Вдумайтесь: список, содержащий высказывание о реке, и автограф разделяет примерно 1700 лет! А одна из древнейших дошедших до нас рукописей с диалогами Платона изготовлена в IX веке.

Уже с постэллинистических времен представление людей о философии во многом основывалось на изучении и комментировании авторитетных ученых и писателей. Недаром Сенека сетует: quae philosophia fuit, facta philologia est [„Стало филологией то, что было раньше философией“. — Ред.] Меня такое положение дел скорее утешает, потому что это означает, что в какой-то мере реставрация Античности — эпизодическая или глобальная, как в случае с Возрождением, — по-прежнему возможна».

На вопрос о применении своих знаний на практике Станислав отвечает:

«Я полностью согласен со знаменитым высказыванием Ницше, который называл филологию искусством медленного чтения. В прошлом году у меня была возможность приобщиться к этой культуре в Лаборатории ненужных вещей на семинаре А. В. Лебедева, посвященном Марку Аврелию.
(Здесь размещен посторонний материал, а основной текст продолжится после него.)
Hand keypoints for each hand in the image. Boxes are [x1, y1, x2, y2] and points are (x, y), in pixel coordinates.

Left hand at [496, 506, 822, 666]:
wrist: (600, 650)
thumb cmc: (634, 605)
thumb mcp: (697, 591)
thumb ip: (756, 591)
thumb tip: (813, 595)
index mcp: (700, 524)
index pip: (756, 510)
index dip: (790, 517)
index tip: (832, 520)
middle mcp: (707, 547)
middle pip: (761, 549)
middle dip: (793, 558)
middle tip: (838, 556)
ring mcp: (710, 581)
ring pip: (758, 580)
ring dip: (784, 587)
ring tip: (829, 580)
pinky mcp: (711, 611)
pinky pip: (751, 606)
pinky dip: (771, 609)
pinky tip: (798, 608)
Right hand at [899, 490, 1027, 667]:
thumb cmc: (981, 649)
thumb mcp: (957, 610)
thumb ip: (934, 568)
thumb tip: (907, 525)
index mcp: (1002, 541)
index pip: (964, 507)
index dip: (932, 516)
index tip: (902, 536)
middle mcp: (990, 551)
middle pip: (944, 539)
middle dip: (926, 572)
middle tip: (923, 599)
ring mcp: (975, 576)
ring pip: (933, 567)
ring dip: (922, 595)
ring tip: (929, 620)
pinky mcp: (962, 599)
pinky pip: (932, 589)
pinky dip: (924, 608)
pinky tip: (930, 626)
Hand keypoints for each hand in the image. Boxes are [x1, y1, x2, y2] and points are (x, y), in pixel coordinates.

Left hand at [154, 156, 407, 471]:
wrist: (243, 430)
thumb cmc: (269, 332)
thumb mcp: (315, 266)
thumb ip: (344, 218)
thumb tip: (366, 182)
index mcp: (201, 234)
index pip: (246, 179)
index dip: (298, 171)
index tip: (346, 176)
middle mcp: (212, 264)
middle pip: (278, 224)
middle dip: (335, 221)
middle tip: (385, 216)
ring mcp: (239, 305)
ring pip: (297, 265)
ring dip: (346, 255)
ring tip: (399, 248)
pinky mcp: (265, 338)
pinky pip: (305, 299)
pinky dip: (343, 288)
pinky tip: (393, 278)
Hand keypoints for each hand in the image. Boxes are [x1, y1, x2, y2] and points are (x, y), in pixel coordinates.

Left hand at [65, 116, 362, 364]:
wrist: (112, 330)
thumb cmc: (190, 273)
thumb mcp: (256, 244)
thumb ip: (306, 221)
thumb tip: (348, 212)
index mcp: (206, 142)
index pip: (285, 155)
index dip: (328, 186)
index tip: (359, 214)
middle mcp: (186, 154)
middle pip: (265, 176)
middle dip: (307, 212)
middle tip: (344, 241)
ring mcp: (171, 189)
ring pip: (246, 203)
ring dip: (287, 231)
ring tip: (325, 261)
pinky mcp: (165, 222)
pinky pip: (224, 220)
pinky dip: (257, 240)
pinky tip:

Иногда за трехчасовую встречу мы прочитывали всего несколько предложений, и Андрей Валентинович пускался пространно комментировать семантику и метафорику встречавшихся терминов.
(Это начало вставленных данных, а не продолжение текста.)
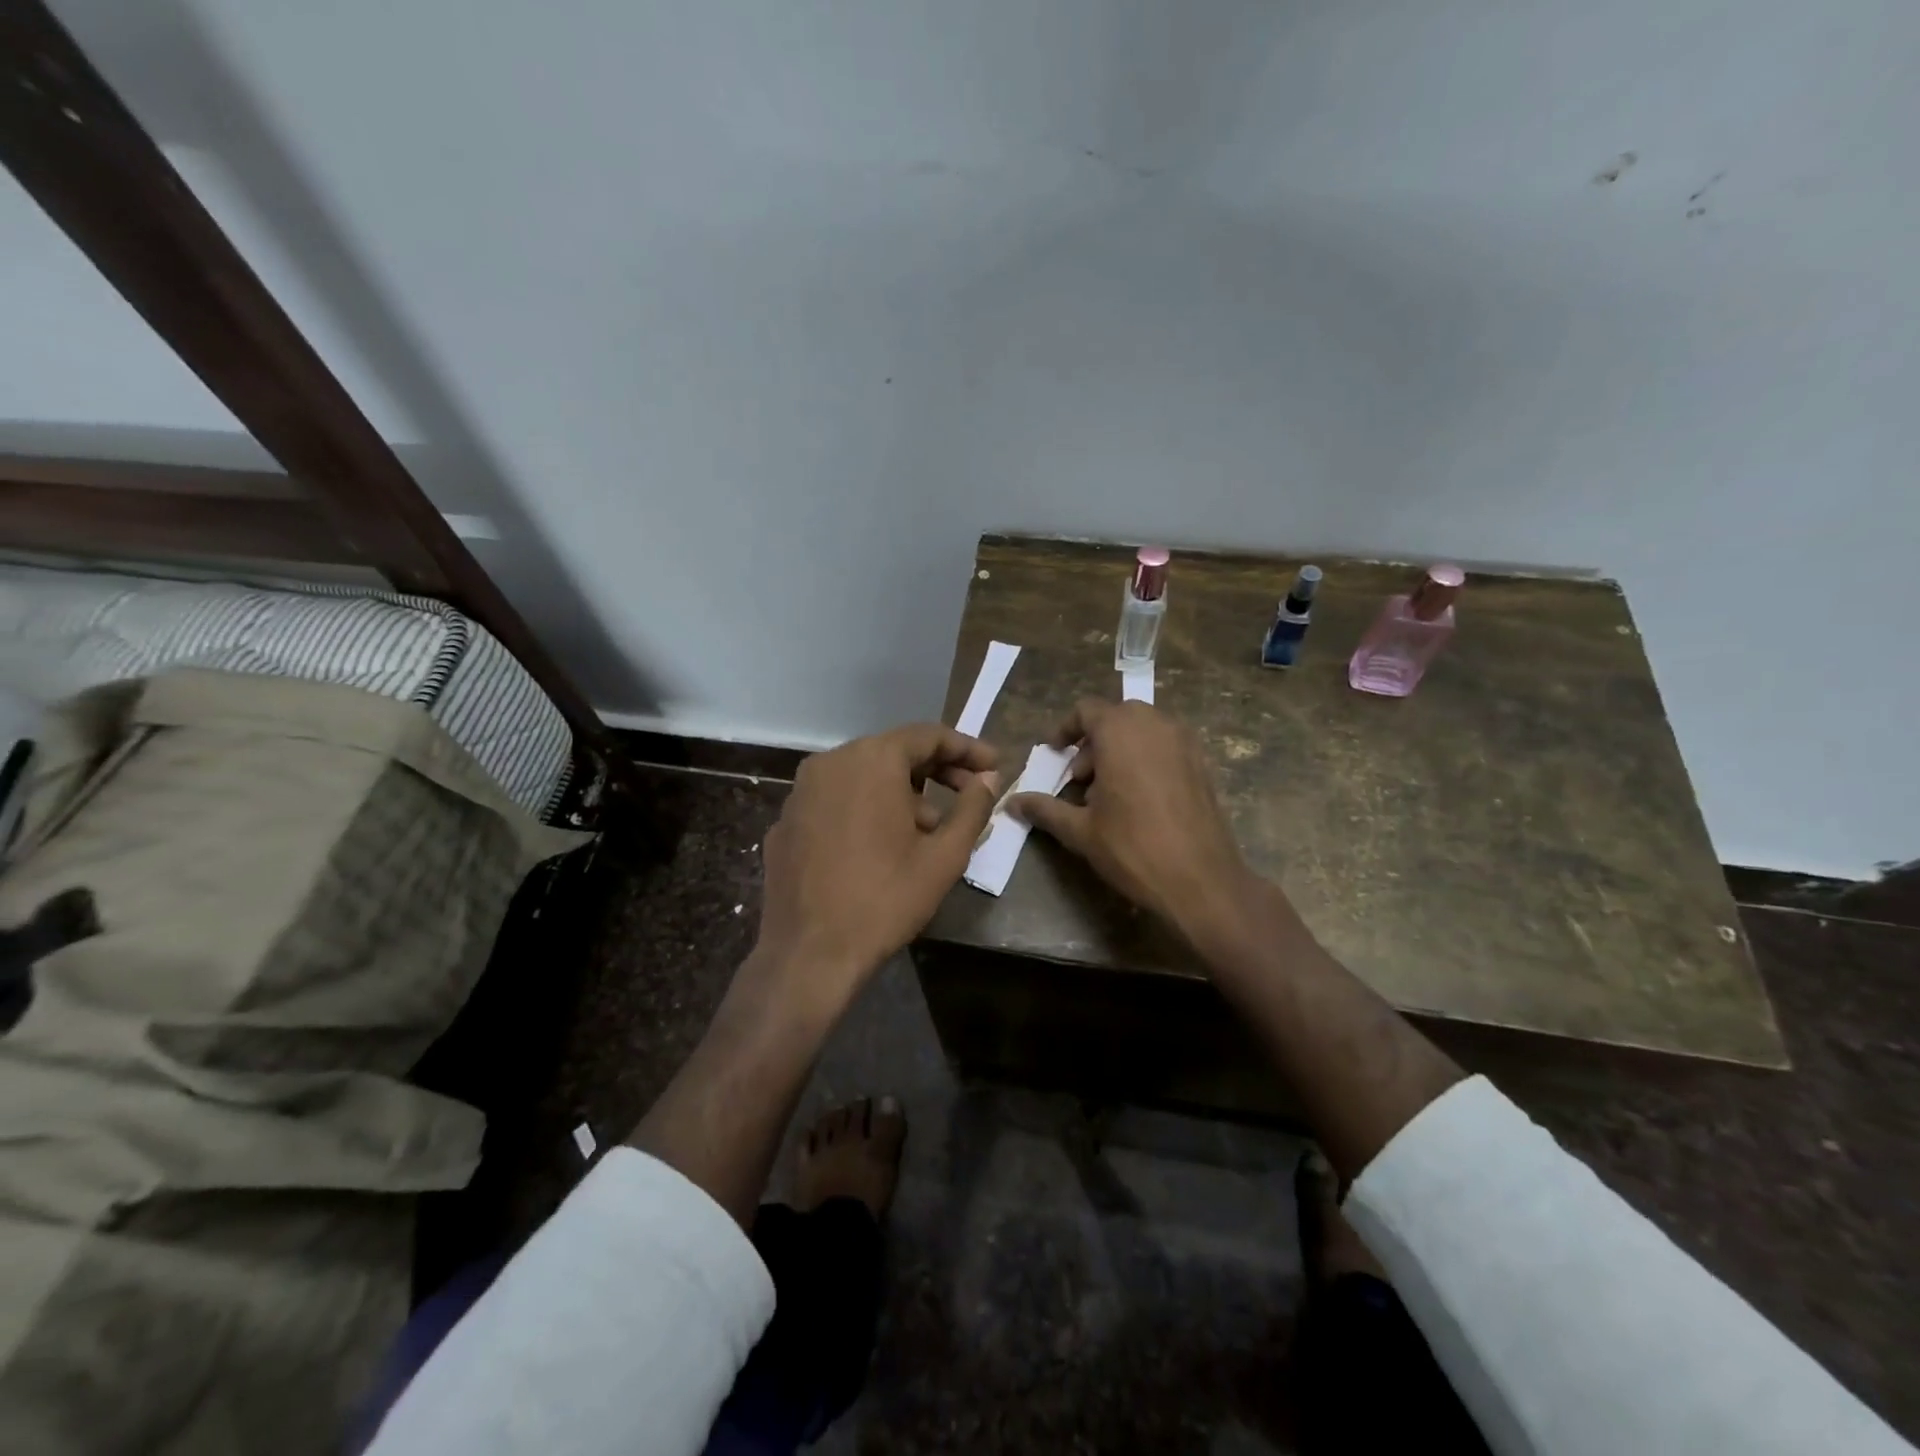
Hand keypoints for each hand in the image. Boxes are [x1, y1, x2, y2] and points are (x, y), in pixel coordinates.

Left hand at [753, 724, 1000, 1018]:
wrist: (809, 954)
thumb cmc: (885, 899)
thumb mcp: (944, 856)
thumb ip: (972, 808)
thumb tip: (988, 779)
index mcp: (871, 760)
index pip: (927, 736)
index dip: (966, 748)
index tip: (993, 764)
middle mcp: (830, 762)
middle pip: (893, 752)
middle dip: (935, 771)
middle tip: (969, 792)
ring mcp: (801, 792)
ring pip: (862, 776)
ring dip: (900, 793)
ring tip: (927, 830)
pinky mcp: (786, 822)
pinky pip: (835, 801)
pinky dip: (864, 810)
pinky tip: (880, 846)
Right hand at [1009, 699, 1253, 943]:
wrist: (1201, 881)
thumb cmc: (1133, 848)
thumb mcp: (1081, 831)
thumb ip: (1044, 809)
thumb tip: (1012, 803)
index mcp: (1120, 732)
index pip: (1087, 710)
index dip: (1066, 729)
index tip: (1054, 753)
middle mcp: (1155, 725)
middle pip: (1116, 717)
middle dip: (1093, 742)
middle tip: (1080, 779)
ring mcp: (1184, 742)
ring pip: (1143, 730)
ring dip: (1119, 749)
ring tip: (1108, 792)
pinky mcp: (1202, 763)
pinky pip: (1165, 746)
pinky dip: (1145, 758)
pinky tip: (1139, 799)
Скажем, буквально в самом начале „Размышлений“ Марк Аврелий предостерегает себя, что ему придется иметь дело с περιέργῳ, „суетными“, и чуть дальше замечает, что самому нужно стремиться к συνεργίαν, синергии, то есть общему делу, одной из главных стоических добродетелей.

Теофраст же в своем трактате о моральных характерах приводит определение этого самого περίεργος, „суетного“: „Если врач запрещает давать больному пить вино, он всё-таки дает, говоря, что хочет испытать, сильно напоив больного, не поправится ли тот. На могильном памятнике женщины он напишет имена ее мужа, отца и матери и ее самой, и откуда эта женщина родом, да еще добавит, что всё это были люди добрые“.

Так мы лучше понимаем и кого опасался Марк Аврелий, и, от противного, в чём для него заключалась συνεργία. Ограничиваясь быстрым чтением перевода, вы рискуете выплеснуть с водой ребенка, упустив эти и многие другие детали, которые важны для полноценного погружения в текст.

В остальном же я стараюсь следовать совету, который дал Филип Стэнхоуп Честерфилд собственному сыну: „Пожалуйста, обрати внимание на свой греческий язык; ибо надо отлично знать греческий, чтобы быть по-настоящему образованным человеком, знать же латынь — не столь уж большая честь, потому что латынь знает всякий и не знать ее — стыд и срам“».